I am going to try to be a little more creative with the kids to start with. They don't want to start with thesis statements (even though they need it and it helps them immensely). I am going to give them a creative prompt that will hopefully get the juices going. Today's is always the best in my repertoire: Try to describe chocolate to somebody who has never tasted chocolate. They scratch their heads but inevitably come up with some good similes and metaphors, and then I can talk about those. Since it is Friday, I am also going to have them create an Autobio-Poem today that is pretty rigidly structured. It helps them to know exactly what to write on each line. I will then be able to put them up on the wall to showcase their work. Helps with buy-in.

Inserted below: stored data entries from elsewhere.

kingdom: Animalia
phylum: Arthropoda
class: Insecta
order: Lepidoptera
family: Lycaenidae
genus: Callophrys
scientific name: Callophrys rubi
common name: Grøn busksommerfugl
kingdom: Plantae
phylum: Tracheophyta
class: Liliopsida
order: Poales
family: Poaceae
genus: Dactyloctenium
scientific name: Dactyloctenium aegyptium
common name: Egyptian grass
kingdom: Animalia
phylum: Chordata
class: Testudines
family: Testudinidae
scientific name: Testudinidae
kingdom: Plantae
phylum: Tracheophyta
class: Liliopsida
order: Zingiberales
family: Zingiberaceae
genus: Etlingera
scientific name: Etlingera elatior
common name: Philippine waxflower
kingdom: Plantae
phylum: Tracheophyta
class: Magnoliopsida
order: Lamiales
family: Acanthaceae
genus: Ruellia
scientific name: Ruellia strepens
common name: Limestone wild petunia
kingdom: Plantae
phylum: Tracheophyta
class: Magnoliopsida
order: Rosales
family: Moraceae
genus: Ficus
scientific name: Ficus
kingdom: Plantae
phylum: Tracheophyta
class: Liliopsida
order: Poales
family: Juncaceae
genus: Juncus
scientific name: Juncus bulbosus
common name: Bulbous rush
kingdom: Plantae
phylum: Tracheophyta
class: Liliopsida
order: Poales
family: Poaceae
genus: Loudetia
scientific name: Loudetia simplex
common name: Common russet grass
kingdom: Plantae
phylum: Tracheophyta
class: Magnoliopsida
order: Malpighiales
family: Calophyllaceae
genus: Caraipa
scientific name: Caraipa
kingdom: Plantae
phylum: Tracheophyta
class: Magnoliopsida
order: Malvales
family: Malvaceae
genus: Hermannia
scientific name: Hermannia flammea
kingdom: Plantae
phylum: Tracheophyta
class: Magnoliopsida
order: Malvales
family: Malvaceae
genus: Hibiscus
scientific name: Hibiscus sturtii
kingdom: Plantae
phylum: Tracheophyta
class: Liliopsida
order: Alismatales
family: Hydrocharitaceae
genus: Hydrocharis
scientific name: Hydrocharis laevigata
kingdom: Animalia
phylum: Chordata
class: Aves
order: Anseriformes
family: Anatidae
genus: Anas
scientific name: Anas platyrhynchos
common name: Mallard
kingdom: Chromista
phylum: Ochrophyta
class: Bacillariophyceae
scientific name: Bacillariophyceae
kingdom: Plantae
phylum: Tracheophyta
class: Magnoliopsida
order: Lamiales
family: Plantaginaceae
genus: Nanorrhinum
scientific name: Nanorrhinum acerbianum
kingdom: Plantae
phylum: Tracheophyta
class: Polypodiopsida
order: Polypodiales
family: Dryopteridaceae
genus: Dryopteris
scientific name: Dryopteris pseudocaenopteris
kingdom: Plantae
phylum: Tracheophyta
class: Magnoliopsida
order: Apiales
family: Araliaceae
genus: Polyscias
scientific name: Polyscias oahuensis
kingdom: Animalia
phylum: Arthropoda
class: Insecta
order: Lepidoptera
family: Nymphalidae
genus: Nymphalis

Off the topic, Amy's feet have been killing her when she comes home. Standing behind the checker counter at Hanson's grocery isn't as easy as it looks. Just standing on your own two feet in one spot is worse than walking. I thought about it last night and that must be why I was so skinny back in high school and college: I must have walked MILES each day at Art's Supermarket in Sandwich, Illinois. Miles. I never sat down but for the one (maybe two) fifteen minute breaks you were allowed. Sure we slacked off sometimes but we never sat down. They can catch you sitting down. Standing, you could always get away with pretending to do something else. That is why I am fatter now. I used to walk everything off, practically every day, for six to eight hours a day. I was a carry-out boy/stocker/checker. And I remember those days checking used to hurt my feet even more than walking the floor. I have felt a bit sorry for Amy. She is used to walking around and cutting hair. Now she has to stand in one place.

Off to plan for the day. I am going to have to decide how to split up the curriculum I set for myself for the lower-end classes. They are taking twice as long to write the friendly letter describing their product. So today's creativity ought to help.